The main target was Apple, which fell about 2.5%. After a 53% gain in share price this year, the retracement looks pretty normal and I wouldn’t doubt that many investors will see this as a discount. Though the losses were not staggering, it did manage to bring down the major indices, which ended at a bit of a loss.

Unfortunately, it seems that the Asian markets have detected the sour sentiment from New York. Though the Nikkei is only slightly down, the China50 dropped 2.5% today. Contrarywise, the markets have just opened in Europe and though volumes are likely to be weak during the holiday season, the boards are all green for the Dax and his pals.

Commodities Jump

Gold and Oil seem to be benefiting from the low liquidity holiday season trading. Both have made significant gains the last few days.

Gold actually saw a drop at the beginning of the month and so now is only recovering from that. Oil on the other hand, has seen a shift in trend over the last few months and has now touched $60 a barrel for the first time since mid-2015.

Many analysts are pointing to a pipeline explosion in Libya as the cause for the price surge yesterday. To me, that’s a hard story to swallow really. It’s really difficult to see such an occurrence as having much of an impact on the long term balance between supply and demand of this global market.

More likely, the news of the explosion caused traders to focus their energy on crude oil. That together with low liquidity during the holidays and a weaker US Dollar gives us a more complete picture.

Ripple Explosion

Though Bitcoin regained a lot of its composure yesterday, it’s Ripple that should be making the headlines.

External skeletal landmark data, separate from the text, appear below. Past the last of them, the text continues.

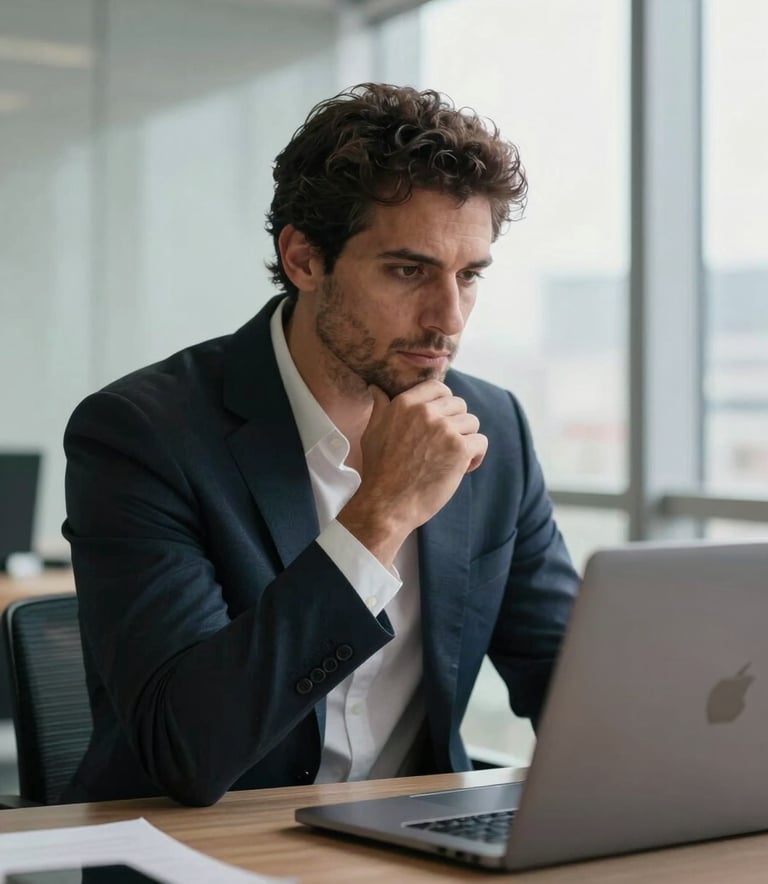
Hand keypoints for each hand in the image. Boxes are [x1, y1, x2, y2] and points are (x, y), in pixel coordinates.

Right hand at [338, 380, 486, 566]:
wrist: (387, 503)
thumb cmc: (379, 471)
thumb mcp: (373, 432)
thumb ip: (381, 407)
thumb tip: (376, 388)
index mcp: (405, 404)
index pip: (438, 387)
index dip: (445, 403)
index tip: (442, 420)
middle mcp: (426, 412)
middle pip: (459, 404)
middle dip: (456, 424)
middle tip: (444, 446)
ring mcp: (444, 429)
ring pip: (472, 423)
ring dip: (465, 440)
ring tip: (452, 458)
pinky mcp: (459, 449)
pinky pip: (481, 442)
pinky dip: (476, 456)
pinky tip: (463, 468)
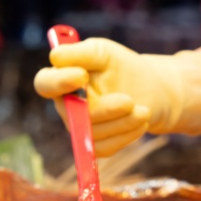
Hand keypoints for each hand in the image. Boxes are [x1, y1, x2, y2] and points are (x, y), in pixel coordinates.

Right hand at [34, 38, 200, 156]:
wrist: (155, 90)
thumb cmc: (127, 69)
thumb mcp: (107, 52)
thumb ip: (83, 51)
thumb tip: (57, 54)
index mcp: (63, 82)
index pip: (45, 84)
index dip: (58, 81)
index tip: (80, 74)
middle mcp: (68, 110)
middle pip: (72, 116)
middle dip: (102, 110)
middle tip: (130, 99)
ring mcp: (83, 132)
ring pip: (94, 135)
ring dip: (122, 123)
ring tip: (143, 108)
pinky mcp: (101, 147)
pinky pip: (107, 148)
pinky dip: (128, 135)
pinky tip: (142, 121)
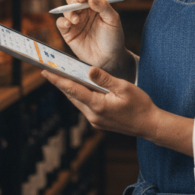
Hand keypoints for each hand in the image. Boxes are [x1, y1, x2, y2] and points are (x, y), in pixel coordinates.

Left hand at [42, 66, 157, 139]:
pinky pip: (84, 106)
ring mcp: (95, 121)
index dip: (57, 80)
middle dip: (60, 83)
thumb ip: (105, 78)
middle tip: (49, 70)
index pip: (72, 90)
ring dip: (70, 90)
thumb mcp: (124, 87)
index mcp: (98, 105)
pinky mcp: (99, 122)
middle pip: (71, 96)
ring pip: (77, 102)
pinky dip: (80, 96)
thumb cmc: (140, 105)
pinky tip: (80, 88)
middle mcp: (93, 115)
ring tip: (61, 77)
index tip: (45, 71)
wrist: (150, 125)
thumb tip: (88, 69)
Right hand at [55, 0, 134, 80]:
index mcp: (96, 6)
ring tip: (76, 21)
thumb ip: (104, 7)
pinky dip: (62, 21)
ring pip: (65, 10)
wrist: (109, 59)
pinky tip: (69, 24)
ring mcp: (75, 22)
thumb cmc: (113, 39)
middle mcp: (84, 12)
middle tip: (75, 4)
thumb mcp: (113, 21)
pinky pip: (60, 23)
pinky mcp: (68, 33)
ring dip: (69, 12)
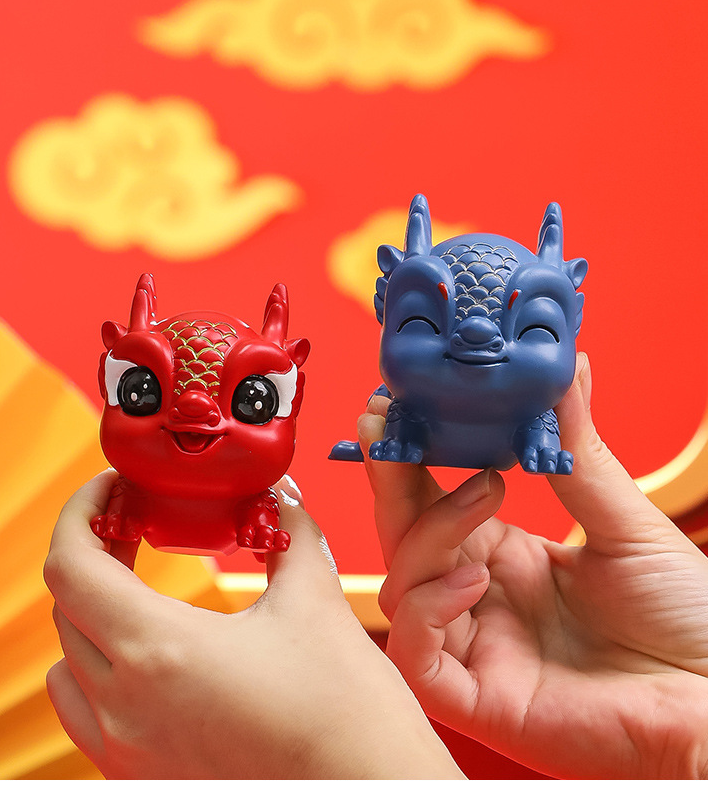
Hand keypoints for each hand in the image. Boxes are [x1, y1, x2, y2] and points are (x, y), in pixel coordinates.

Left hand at [44, 471, 461, 779]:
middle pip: (66, 608)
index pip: (70, 567)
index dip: (80, 512)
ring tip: (137, 587)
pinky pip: (87, 716)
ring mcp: (128, 751)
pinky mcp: (143, 778)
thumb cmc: (346, 713)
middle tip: (136, 523)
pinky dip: (101, 671)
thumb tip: (277, 496)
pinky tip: (154, 651)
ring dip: (90, 616)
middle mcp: (126, 707)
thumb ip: (288, 532)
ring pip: (66, 666)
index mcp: (160, 651)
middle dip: (95, 553)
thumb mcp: (315, 599)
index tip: (109, 489)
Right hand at [359, 353, 707, 778]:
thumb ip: (577, 451)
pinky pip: (417, 653)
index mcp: (508, 558)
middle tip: (388, 423)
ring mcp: (476, 648)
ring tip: (485, 491)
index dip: (409, 455)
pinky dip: (428, 608)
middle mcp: (482, 599)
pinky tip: (473, 580)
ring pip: (401, 585)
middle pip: (403, 535)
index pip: (433, 499)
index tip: (399, 406)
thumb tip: (567, 366)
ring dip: (425, 531)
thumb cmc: (689, 618)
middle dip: (390, 477)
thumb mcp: (627, 522)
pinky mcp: (478, 700)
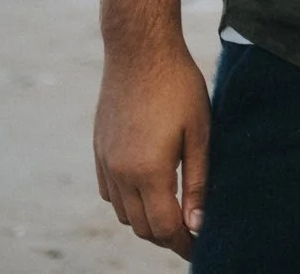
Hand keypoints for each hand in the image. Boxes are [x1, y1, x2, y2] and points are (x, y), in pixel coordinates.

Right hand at [95, 43, 210, 258]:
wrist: (139, 50)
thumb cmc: (178, 86)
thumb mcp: (200, 132)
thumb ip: (199, 181)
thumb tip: (197, 223)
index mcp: (148, 171)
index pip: (164, 227)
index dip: (183, 243)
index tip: (200, 249)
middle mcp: (120, 174)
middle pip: (141, 227)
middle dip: (166, 237)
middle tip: (190, 235)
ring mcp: (105, 163)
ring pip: (123, 213)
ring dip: (146, 221)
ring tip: (173, 215)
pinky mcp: (99, 151)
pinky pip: (110, 193)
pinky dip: (128, 203)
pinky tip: (148, 192)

The Ripple network is a bit different from most other blockchains in that Ripple is a private company and their protocol is maintained as such. So it’s not completely open source like the rest but it still is included in the overall asset class we call cryptocurrencies since it does make use of the distributed ledger technology.

Ripple’s aim is to replace the swift system that is currently being used to send money from one bank to another. If you’ve ever sent an international wire transfer, you know that it usually takes between two and five business days and costs about $25. Ripple can do this in seconds for pennies.

Every transaction that is sent through the Ripple network burns a small amount of XRP tokens, as a payment for the transfer. Those tokens then disappear and can never be used again. This means that the overall economics of the coin are super deflationary. Meaning, over time the supply dwindles causing the price to rise.

However, to counteract this Ripple has started with a monumental amount of 100 Trillion tokens. Though they’ve recently locked up more than half of this supply in a long term escrow account, there is still a current circulation of almost 39 Trillion XRPs.

The price gains have been intense. At the start of the year each token was a fraction of a penny and in December alone it’s come from 23 cents to $1.17 this morning for a total gain of 408%.

I’ve already heard several people tell me that it’s actually cheap at around $1 but we do really need to think about the total supply in the market. Compared to bitcoin’s current supply of about 16 million and Ethereum’s 96 Million.

In the end of the day, the value will be determined by the banks. The more financial institutions use it to set up payment gateways the more they will need XRPs to facilitate the transactions.

However, in the long term, there may actually be a real cap on the amount this toke can grow. The more expensive the tokens are the more the transactions will cost. For now, it’s extremely cheap to send a Ripple transfer but at some point, if XRP gets more expensive it may be seen as less viable.

Sorry for getting the report out a bit late today. Wishing you an amazing day ahead!

This content is provided for information and educational purposes only and should not be considered to be investment advice or recommendation. The outlook presented is a personal opinion of the analyst and does not represent an official position of eToro. Past performance is not an indication of future results. All trading involves risk; only risk capital you are prepared to lose. Cryptocurrencies can widely fluctuate in prices and are not appropriate for all investors. Trading cryptocurrencies is not supervised by any EU regulatory framework.